بِسۡمِ ٱللَّهِ ٱلرَّحۡمَٰنِ ٱلرَّحِيمِ

حَتَّىٰٓ إِذَآ أَخَذۡنَا مُتۡرَفِيهِم بِٱلۡعَذَابِ إِذَا هُمۡ يَجۡـَٔرُونَ ٦٤

Nihayet refahlı olanlarını azâba çekiverdiğimiz zaman hemen feryada başlıyacaklardır.

– Elmalılı Hamdi Yazır

En sonunda onların refahla şımaranlarını azabla yakaladığımız zaman hemen feryad ederler.

– İbni Kesir

Nihayet refah ve bolluk içinde olanlarını azapla kıskıvrak yakaladığımız zaman, bakmışsın ki feryat edip duruyorlar.

– Diyanet İşleri

Nihayet refah içinde olanlarını azâb ile yakaladığımız vakit onlar hemen feryâd ve istimdâd edeceklerdir.

– Hasan Basri Çantay

Ama onların azılı elebaşlarının yakasına azabımızla yapıştığımızda hemen feryadı basarlar.

– Seyyid Kutub

لَا تَجۡـَٔرُواْ ٱلۡيَوۡمَۖ إِنَّكُم مِّنَّا لَا تُنصَرُونَ ٦٥

Feryad etmeyin bu gün, çünkü siz bizden kurtarılamazsınız.

– Elmalılı Hamdi Yazır

Feryad etmeyin bugün. Doğrusu siz, katımızdan bir yardım görmezsiniz.

– İbni Kesir

Boşuna feryat edip durmayın bugün. Zira bizden yardım görmeyeceksiniz.

– Diyanet İşleri

Bu gün (bîhûde) sızlanmayın. Çünkü siz bizden (kurtulmıya) yardım edilmeyeceksiniz.

– Hasan Basri Çantay

Bugün boşuna feryad etmeyiniz, bizden yardım göremeyeceksiniz.

– Seyyid Kutub

قَدۡ كَانَتۡ ءَايَٰتِي تُتۡلَىٰ عَلَيۡكُمۡ فَكُنتُمۡ عَلَىٰٓ أَعۡقَٰبِكُمۡ تَنكِصُونَ ٦٦

Karşınızda âyetlerim okunuyordu da siz ardınıza dönüyordunuz.

– Elmalılı Hamdi Yazır

Ayetlerimiz size okunuyordu da siz, ona arkanızı dönüyordunuz.

– İbni Kesir

(66-67) Çünkü âyetlerim size okunurdu da siz buna karşı büyüklük taslayarak arkanızı döner, geceleyin toplanıp hezeyanlar savururdunuz.

– Diyanet İşleri

(66-67) Karşınızda âyetlerimiz okunuyordu da siz bunu kibrinize yediremiyerek gerisin geri dönüyor, geceleyin de (cemâat hâlinde ve Beytin etrafında) hezeyanlarda bulunuyordunuz.

•••••

### Yapılacak görevler
1. Aşağıdaki (a), (b) ve (c) ifadelerinin meal metniyle uyuşup uyuşmadığını belirtin. Her biri için evet ya da hayır deyin ve karar veren sözleri metinden aynen alıntılayın. (a) Diyanet İşleri meali 66. ve 67. ayetleri birlikte çevirir. (b) Seyyid Kutub'un 64. ayet çevirisinde "refah içinde olanlarını" ifadesi geçer. (c) İbni Kesir'in 65. ayet çevirisi "Feryad etmeyin bugün." cümlesiyle başlar.
2. Meal metnini, gösterilen son cümlenin ardından devam ettirin.

[Yapılandırılmış poz çıktıları]

•••••

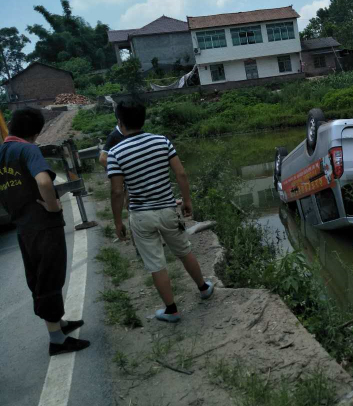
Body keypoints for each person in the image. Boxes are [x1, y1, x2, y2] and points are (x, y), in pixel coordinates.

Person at [107, 101, 214, 322]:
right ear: (143, 119)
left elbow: (117, 191)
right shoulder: (161, 141)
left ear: (120, 123)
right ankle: (203, 288)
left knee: (156, 264)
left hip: (141, 216)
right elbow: (181, 174)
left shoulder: (115, 152)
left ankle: (172, 310)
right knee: (184, 250)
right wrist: (187, 201)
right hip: (167, 209)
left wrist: (118, 221)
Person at [0, 108, 90, 355]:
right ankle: (57, 341)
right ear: (36, 131)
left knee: (39, 276)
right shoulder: (27, 149)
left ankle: (59, 325)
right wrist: (52, 206)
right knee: (50, 277)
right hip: (43, 224)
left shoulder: (2, 152)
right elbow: (43, 181)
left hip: (23, 227)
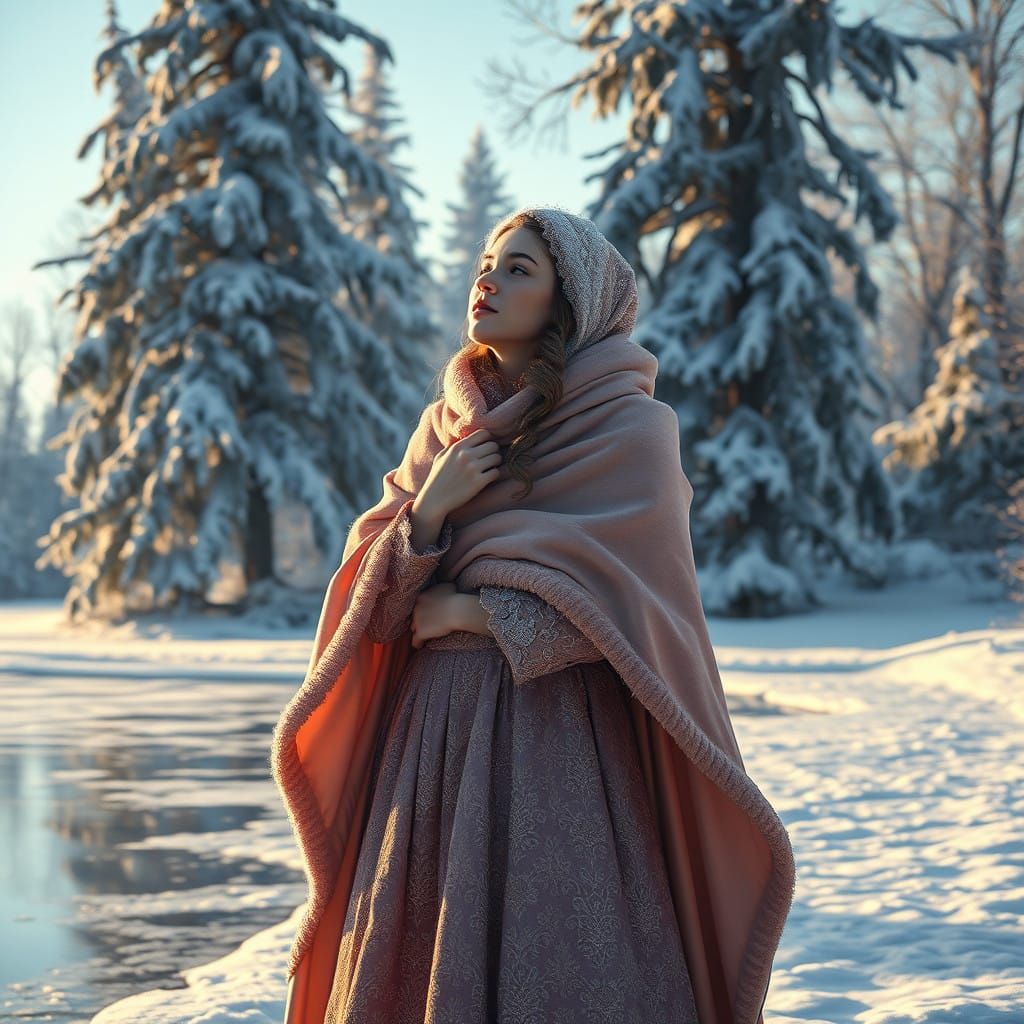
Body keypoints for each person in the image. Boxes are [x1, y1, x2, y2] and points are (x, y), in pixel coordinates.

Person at [272, 205, 797, 1024]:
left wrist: (474, 616)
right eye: (488, 263)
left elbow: (642, 611)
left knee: (558, 957)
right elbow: (378, 614)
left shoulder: (629, 429)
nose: (488, 279)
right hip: (434, 747)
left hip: (561, 746)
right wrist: (430, 511)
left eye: (520, 269)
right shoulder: (444, 430)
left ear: (570, 301)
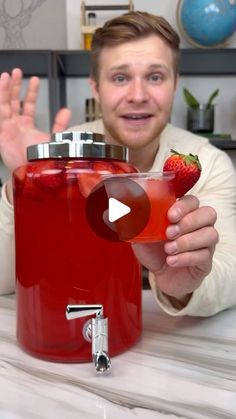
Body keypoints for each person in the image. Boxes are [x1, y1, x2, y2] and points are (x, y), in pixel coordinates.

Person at [0, 11, 236, 316]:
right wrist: (19, 186)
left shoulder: (207, 162)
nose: (138, 96)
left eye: (154, 76)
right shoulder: (59, 162)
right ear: (96, 87)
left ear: (174, 83)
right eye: (120, 77)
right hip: (73, 319)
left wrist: (186, 286)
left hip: (157, 334)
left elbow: (229, 270)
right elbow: (5, 280)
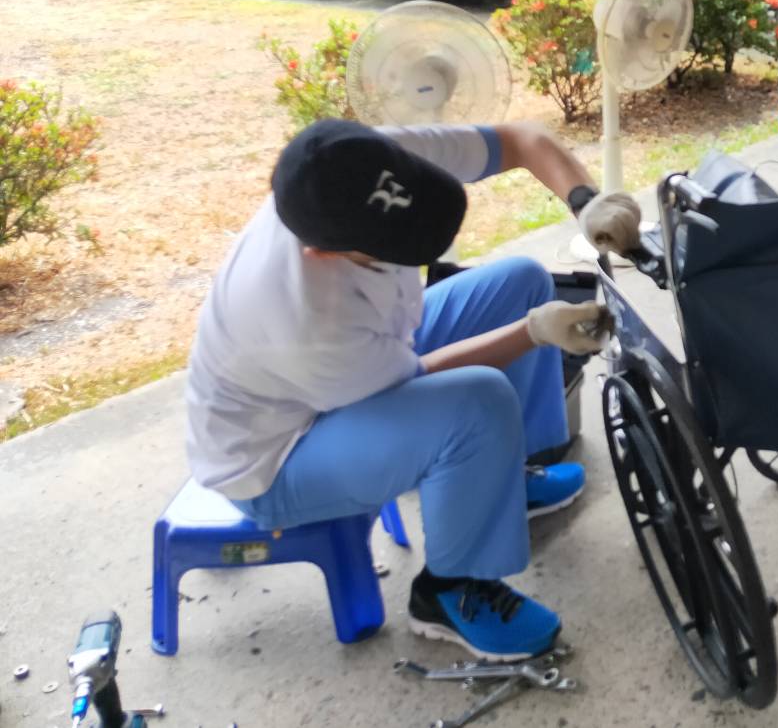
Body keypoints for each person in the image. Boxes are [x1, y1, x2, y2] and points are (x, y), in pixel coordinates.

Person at [184, 118, 640, 660]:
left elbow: (522, 140)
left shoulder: (367, 164)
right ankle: (448, 590)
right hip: (279, 457)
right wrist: (533, 333)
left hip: (355, 366)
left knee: (520, 280)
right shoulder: (304, 314)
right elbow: (422, 378)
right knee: (477, 402)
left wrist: (585, 201)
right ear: (324, 253)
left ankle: (502, 485)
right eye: (391, 251)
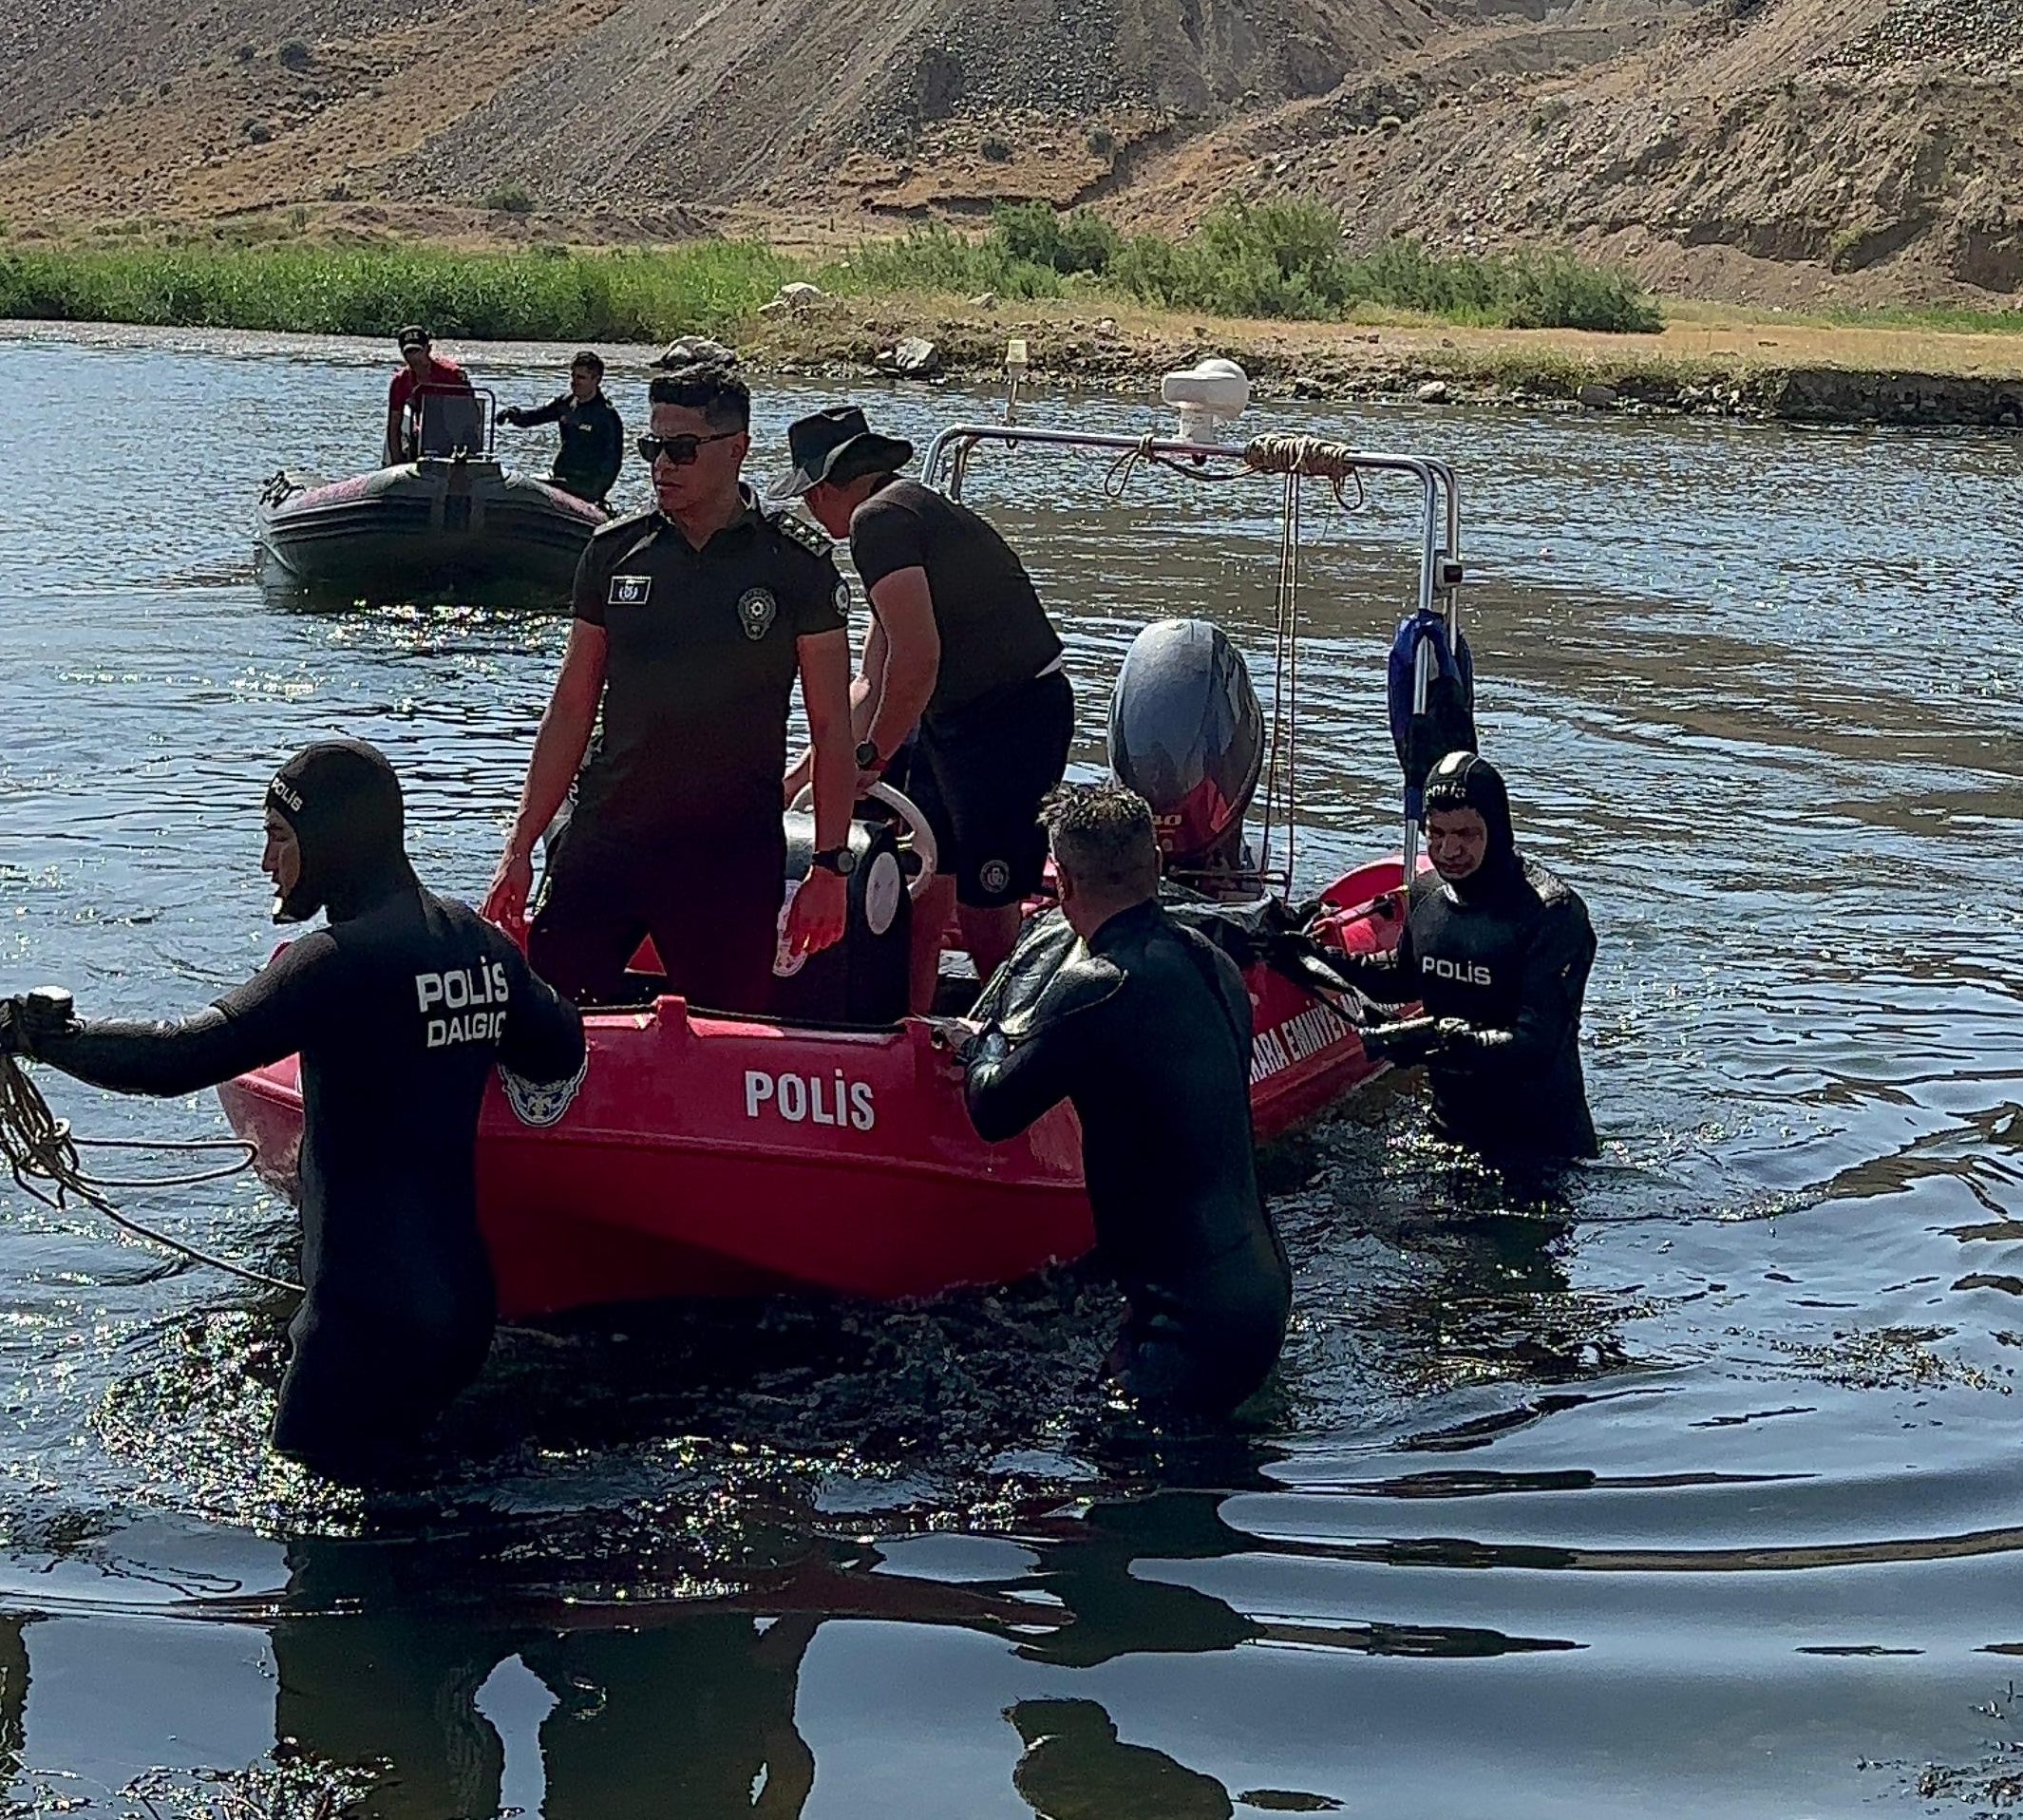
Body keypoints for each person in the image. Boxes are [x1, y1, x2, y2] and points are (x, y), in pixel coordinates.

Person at [0, 739, 585, 1480]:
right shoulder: (478, 948)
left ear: (332, 838)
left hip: (361, 1325)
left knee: (320, 1528)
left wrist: (41, 1038)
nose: (266, 862)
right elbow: (559, 1046)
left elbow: (182, 1055)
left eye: (279, 837)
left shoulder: (334, 963)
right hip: (463, 1315)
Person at [482, 362, 855, 1013]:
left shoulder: (797, 565)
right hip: (610, 836)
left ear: (736, 449)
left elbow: (831, 728)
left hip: (729, 854)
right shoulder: (613, 552)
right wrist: (519, 847)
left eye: (681, 449)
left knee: (732, 1030)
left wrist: (829, 866)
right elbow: (571, 706)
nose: (662, 465)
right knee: (545, 1014)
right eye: (653, 447)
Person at [962, 782, 1290, 1419]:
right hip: (1259, 1292)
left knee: (1117, 1485)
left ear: (1064, 890)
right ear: (1157, 867)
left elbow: (992, 1110)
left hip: (1190, 1325)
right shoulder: (1212, 961)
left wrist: (988, 1037)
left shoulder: (1097, 985)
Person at [778, 406, 1072, 1011]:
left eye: (810, 496)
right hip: (953, 721)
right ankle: (908, 1021)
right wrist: (795, 782)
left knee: (984, 903)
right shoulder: (903, 516)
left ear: (831, 485)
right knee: (924, 887)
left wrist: (870, 759)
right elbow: (871, 680)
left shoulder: (878, 523)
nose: (810, 510)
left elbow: (916, 661)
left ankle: (1010, 1035)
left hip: (1013, 719)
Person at [1343, 749, 1598, 1161]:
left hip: (1540, 1148)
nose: (1448, 850)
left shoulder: (1550, 913)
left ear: (1496, 830)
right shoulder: (1426, 896)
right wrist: (1310, 956)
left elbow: (1537, 1045)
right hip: (1449, 1134)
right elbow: (1403, 976)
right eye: (1436, 833)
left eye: (1465, 834)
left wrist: (1439, 1038)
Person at [500, 351, 625, 504]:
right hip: (560, 476)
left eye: (581, 378)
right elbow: (534, 417)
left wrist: (596, 493)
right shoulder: (565, 403)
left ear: (596, 380)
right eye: (573, 376)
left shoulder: (607, 416)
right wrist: (513, 415)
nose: (574, 382)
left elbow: (612, 462)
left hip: (585, 485)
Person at [384, 325, 475, 467]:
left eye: (417, 351)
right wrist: (396, 463)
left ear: (428, 349)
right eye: (408, 352)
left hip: (456, 434)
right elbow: (394, 423)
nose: (413, 357)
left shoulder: (452, 375)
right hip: (423, 438)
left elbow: (472, 414)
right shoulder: (400, 382)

•••••

### Görev çıktıları
1.
(a) Evet: "(66-67) Çünkü âyetlerim size okunurdu"
(b) Hayır: "Ama onların azılı elebaşlarının yakasına azabımızla yapıştığımızda hemen feryadı basarlar."
(c) Evet: "Feryad etmeyin bugün. Doğrusu siz, katımızdan bir yardım görmezsiniz."

2.
– Hasan Basri Çantay

Vaktiyle ayetlerimiz size okunduğunda yüzünüzü arkanıza çevirirdiniz.

– Seyyid Kutub

مُسۡتَكۡبِرِينَ بِهِۦ سَٰمِرٗا تَهۡجُرُونَ ٦٧

Ona kafa tutarak, müsamere yaparak hezeyanlar ediyordunuz.

– Elmalılı Hamdi Yazır

Büyüklük taslıyor, gece ağzınıza geleni söylüyordunuz.

– İbni Kesir

(66-67) Çünkü âyetlerim size okunurdu da siz buna karşı büyüklük taslayarak arkanızı döner, geceleyin toplanıp hezeyanlar savururdunuz.

– Diyanet İşleri

(66-67) Karşınızda âyetlerimiz okunuyordu da siz bunu kibrinize yediremiyerek gerisin geri dönüyor, geceleyin de (cemâat hâlinde ve Beytin etrafında) hezeyanlarda bulunuyordunuz.

– Hasan Basri Çantay

Ayetlerimize dudak bükerek gizli toplantılarınızda saçmalıyordunuz.

– Seyyid Kutub

أَفَلَمۡ يَدَّبَّرُواْ ٱلۡقَوۡلَ أَمۡ جَآءَهُم مَّا لَمۡ يَأۡتِ ءَابَآءَهُمُ ٱلۡأَوَّلِينَ ٦٨

Ya hâlâ o kelâmı tedebbür etmezler mi? Yoksa onlara evvelki atalarına gelmemiş bir şey mi geldi?

– Elmalılı Hamdi Yazır

Söyleneni düşünmediler mi hiç? Yoksa onlara, daha önce geçen atalarına gelmeyen bir şey mi geldi?

– İbni Kesir

Onlar bu sözü (Kur’an’ı) hiç düşünmediler mi? Yoksa kendilerine, önceki atalarına gelmeyen bir şey mi geldi?

– Diyanet İşleri

Bu (hak) sözü iyice düşünmediler mi hiç? Yoksa kendilerine evvelki (atalarına) gelmeyen bir şey (bir kitab ve bir peygamber) mi geldi?

– Hasan Basri Çantay

Acaba onlar Kur'anı incelemediler mi? Yoksa onlara, eski atalarına gelmemiş olan bir mesaj mı geldi?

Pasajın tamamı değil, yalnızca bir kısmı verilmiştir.